Shepherd Application System Outage

Incident Report for Shepherd Veterinary Solutions

Postmortem

Summary

On September 17, Shepherd experienced an outage from 4:28 PM ET until 5:01 PM ET. During this time, users were unable to access the application. Service was restored at 3:01 PM and has remained stable since.

What Happened

The outage was triggered by a sudden spike in database requests. Under normal conditions, Shepherd processes around 150 requests at a given time. On September 17, that number surged to over 1,000 requests within just a few minutes, overwhelming system resources and causing the application to become unavailable.

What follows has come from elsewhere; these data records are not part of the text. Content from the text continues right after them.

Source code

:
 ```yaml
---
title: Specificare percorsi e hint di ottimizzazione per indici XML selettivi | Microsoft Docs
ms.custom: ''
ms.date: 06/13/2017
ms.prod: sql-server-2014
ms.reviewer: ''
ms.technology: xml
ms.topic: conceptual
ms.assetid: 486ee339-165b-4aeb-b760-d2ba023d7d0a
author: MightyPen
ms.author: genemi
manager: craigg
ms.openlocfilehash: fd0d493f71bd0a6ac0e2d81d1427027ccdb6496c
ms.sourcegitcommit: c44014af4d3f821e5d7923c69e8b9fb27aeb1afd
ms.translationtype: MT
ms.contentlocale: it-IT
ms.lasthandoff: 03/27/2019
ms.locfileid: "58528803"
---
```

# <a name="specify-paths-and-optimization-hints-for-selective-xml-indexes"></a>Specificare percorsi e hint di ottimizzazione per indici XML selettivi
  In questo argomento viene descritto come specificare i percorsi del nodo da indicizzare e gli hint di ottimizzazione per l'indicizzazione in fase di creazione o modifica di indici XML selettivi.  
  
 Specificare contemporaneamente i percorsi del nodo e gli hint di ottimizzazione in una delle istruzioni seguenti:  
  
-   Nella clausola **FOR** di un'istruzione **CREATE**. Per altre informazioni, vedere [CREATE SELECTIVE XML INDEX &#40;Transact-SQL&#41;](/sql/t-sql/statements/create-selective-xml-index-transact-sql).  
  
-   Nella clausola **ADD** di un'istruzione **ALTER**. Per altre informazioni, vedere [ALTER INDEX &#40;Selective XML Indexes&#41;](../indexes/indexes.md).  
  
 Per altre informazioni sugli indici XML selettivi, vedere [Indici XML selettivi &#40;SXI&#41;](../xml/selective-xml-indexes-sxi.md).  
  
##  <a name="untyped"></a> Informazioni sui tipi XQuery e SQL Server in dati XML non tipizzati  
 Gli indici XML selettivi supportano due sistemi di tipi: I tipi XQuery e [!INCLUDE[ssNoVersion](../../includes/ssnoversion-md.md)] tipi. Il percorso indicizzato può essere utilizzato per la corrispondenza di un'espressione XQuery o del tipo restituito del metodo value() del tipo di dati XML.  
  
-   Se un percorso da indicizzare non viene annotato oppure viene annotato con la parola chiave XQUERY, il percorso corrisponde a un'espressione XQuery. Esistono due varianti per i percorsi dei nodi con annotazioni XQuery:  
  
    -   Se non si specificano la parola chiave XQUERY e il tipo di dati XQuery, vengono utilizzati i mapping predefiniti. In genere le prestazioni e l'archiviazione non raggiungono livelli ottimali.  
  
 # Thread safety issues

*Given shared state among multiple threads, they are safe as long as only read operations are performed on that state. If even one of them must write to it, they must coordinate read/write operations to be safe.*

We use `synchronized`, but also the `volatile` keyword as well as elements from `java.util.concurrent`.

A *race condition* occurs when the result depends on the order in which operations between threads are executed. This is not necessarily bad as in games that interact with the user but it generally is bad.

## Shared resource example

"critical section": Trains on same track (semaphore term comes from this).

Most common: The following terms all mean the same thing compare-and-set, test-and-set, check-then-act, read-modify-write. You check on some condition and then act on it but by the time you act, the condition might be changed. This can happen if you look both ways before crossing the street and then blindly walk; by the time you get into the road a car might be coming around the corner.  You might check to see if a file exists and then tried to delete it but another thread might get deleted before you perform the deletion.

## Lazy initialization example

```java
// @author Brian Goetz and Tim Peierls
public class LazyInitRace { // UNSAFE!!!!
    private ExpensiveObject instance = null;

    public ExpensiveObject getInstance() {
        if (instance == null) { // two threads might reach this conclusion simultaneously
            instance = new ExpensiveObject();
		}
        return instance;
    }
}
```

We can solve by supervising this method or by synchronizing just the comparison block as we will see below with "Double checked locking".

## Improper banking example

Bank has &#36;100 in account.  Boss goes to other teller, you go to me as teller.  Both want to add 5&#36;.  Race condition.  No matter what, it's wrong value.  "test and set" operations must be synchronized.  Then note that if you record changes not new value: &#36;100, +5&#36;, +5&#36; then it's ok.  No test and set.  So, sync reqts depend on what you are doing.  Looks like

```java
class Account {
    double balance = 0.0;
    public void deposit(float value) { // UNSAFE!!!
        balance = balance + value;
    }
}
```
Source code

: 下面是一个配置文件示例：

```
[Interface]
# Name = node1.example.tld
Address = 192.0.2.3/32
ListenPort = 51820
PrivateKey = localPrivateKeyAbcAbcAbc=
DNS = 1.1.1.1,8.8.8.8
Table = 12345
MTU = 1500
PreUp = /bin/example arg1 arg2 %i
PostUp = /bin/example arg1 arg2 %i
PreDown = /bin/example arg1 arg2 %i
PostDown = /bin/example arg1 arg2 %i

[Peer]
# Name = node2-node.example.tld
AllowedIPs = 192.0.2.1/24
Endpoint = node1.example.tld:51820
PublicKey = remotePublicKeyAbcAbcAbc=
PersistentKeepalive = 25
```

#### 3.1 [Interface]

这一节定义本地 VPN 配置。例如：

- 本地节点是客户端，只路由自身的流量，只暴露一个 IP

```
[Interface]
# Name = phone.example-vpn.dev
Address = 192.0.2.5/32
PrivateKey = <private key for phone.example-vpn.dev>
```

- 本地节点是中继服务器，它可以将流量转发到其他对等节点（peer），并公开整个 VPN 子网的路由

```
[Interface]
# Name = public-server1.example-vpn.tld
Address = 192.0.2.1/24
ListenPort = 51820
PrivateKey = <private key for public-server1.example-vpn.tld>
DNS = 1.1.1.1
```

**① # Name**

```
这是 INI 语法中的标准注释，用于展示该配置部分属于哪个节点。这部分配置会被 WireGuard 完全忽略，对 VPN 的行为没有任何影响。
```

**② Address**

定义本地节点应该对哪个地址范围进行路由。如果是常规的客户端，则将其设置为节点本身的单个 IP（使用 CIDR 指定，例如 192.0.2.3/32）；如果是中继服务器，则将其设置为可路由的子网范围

While the exact trigger for the surge is still under investigation, it appears to be tied to existing queries unexpectedly consuming far more resources than usual, and was not due to a recent release.

What We Have Implemented

  • Improved Monitoring & Alarms: Updated our alerts for elevated request volumes to have a lower threshold and help provide engineering several extra minutes to respond before widespread impact.
  • Load Mitigation: Continued shifting heavy or long-running queries off the main database and onto read-only systems as part of ongoing infrastructure improvements.

What’s Next

  • Resilience Improvements: We’re working on changes that reduce single points of failure so an issue in one area doesn’t impact all practices.
  • Deeper Analysis: We are continuing to investigate why the spike occurred. No repeating pattern has been observed in the days since the outage.

Although the precise root cause of the request surge remains under investigation, immediate safeguards are in place to detect problems earlier, contain them faster, and minimize the risk of another system-wide outage.

Thank you for your continued trust, patience, and partnership.

— The Shepherd Team

Posted Sep 24, 2025 - 19:02 EDT

Resolved

Between 4:28pm ET and 5:01pm ET, users were unable to access the Shepherd application due to a system-wide outage. Service was fully restored, and services have been stable since.
Posted Sep 17, 2025 - 17:00 EDT

Investigating

An issue was identified preventing access to the Shepherd application for all users.
Posted Sep 17, 2025 - 16:30 EDT
This incident affected: Shepherd Application, SMS (Texting Services), AI Services (TranscribeAI, EchoAI, DiagnoseAI), and OpenAPI (Clinic Connect and Integrations).